Вскоре впрочем, началась война, вторая жизнь для воина, в волнах которой утопают все впечатления первой.
Мы знаем, что лишь тяжело раненный Николай Петрович судорожно ухватился слабеющей рукой за драгоценный для него медальон и перед его духовным взором рельефно восстало все прошлое.
Праздность во время болезни была тем тяжелей, что сопровождалась именно мукой воспоминаний и роковой неизвестностью. Оправившись, он снова отдался весь своему долгу солдата.
Александр Васильевич Суворов, утвердившись между тем со своим полком в Люблине - городке, составлявшем средоточие между Польшею и Литвою, - начал свои действия против конфедератов. Подобно орлу высматривал он с вершины добычу и налетал на нее со всего размаху. Где только появлялись партии конфедератов, генерал Суворов - он получил генеральский чин в 1770 году, после двадцатичетырехлетней примерной службы - шел туда форсированным маршем и, не дав им опомниться, нападал, разбивал и возвращался в Люблин.
Случалось, что он делал по 700 верст в семнадцать дней (более 42 верст в сутки), сражаясь ежедневно.
В одном из этих походов Суворов едва не лишился жизни. В переправе через Вислу, на самом быстром месте, он в нетерпении соскочил с берега на паром, ударился грудью и упал в воду. За ним бросился бывший невдалеке от него Лопухин и спас его.
Это еще больше сблизило начальника и подчиненного. Александр Васильевич проболел после этого три месяца, не оставляя, однако же, службы, и больной действовал с равною быстротой против неприятеля.
Одержав славные победы под Ландскроною и у Замостья, Суворов узнал, что вся Литва вспыхнула под предводительством польского гетмана Огинского.
При первой вести об этом восстании Александр Васильевич известил главнокомандующего войсками генерала Веймарна об угрожающей опасности и необходимости потушить мятеж в самом его начале.
Генерал Веймарн прислал Суворову ордер - ожидание дальнейших приказаний и не двигаться с места.
Между тем Александр Васильевич узнал, что войска Огинского ежедневно умножаются охотниками, что регулярные польские войска пристают к нему, что он уже рассеял и взял в плен несколько русских отрядов и намеревался двинуться к русской границе.

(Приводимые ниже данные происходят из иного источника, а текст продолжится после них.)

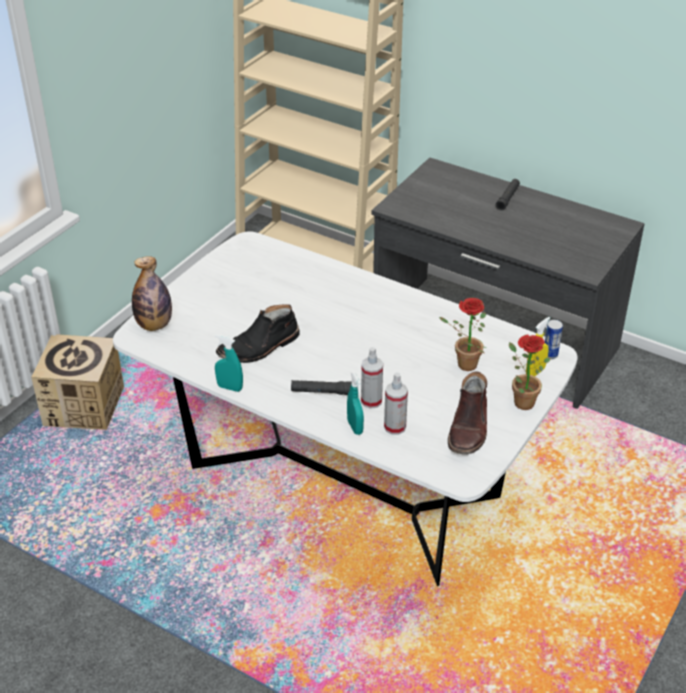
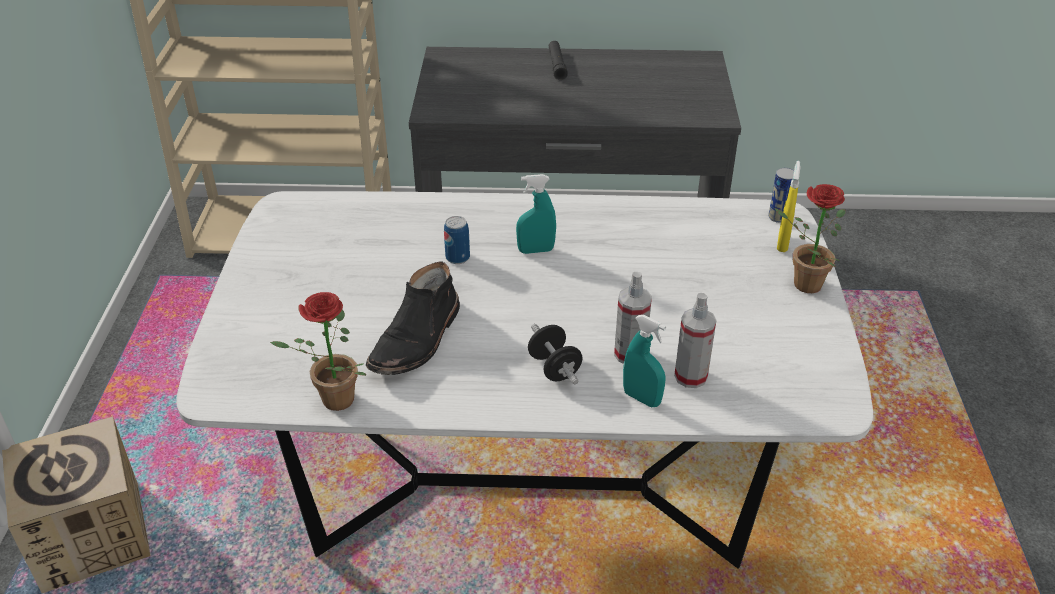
camera: 30 degrees left, 0 degrees up
bottle [132,256,172,331] -> none
turquoise spray bottle [215,334,243,392] -> turquoise spray bottle moved to [516,174,556,254]
black flashlight [291,380,352,395] -> black dumbbell [528,324,583,384]
potted plant [439,298,486,371] -> potted plant moved to [270,292,367,411]
brown boot [448,371,487,455] -> none
none -> can [444,216,470,264]

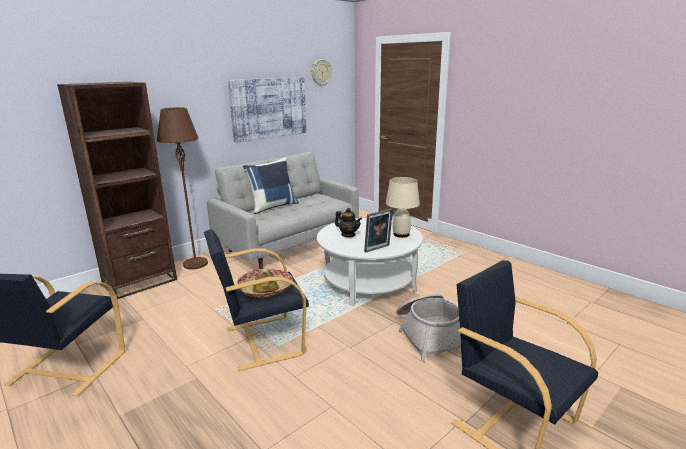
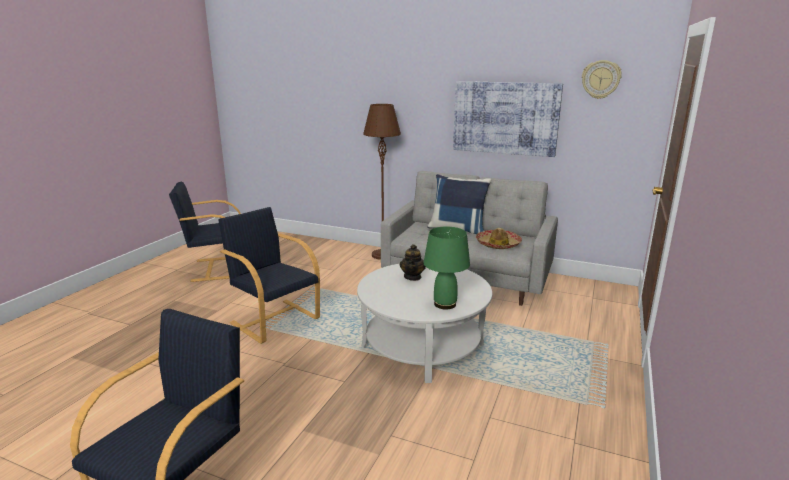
camera: 65 degrees right, 0 degrees up
brown bookcase [57,82,177,299] -> none
hat [237,269,293,297] -> hat moved to [476,228,522,249]
picture frame [364,209,393,252] -> none
beige table lamp [386,177,420,238] -> green table lamp [424,227,470,310]
basket [396,294,461,361] -> none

Суворов перекрестился и с 1000 человек в тот же день выступил из Люблина, сказав:
- Спасем наших, а там пусть делают со мной, что хотят! Я ответчик.
Генералу Веймарну он написал;
"Фитиль на пушке. Суворов в поле!"
На четвертые сутки Александр Васильевич уже был в Слониме, пройдя более 200 верст. Человек полтораста от усталости остались в тылу, но Суворову некогда было их дожидаться.
- Где войска Огинского? - спросил он, придя в Слоним.
- В пятидесяти верстах отсюда, в местечке Столовичах, - отвечали ему.
- Чудо-богатыри! - обратился Александр Васильевич к своим солдатам. - Даю вам два часа отдыха - и вперед, бить Огинского.
- У Огинского четыре тысячи человек войска и артиллерия, - заметил Суворову Лопухин.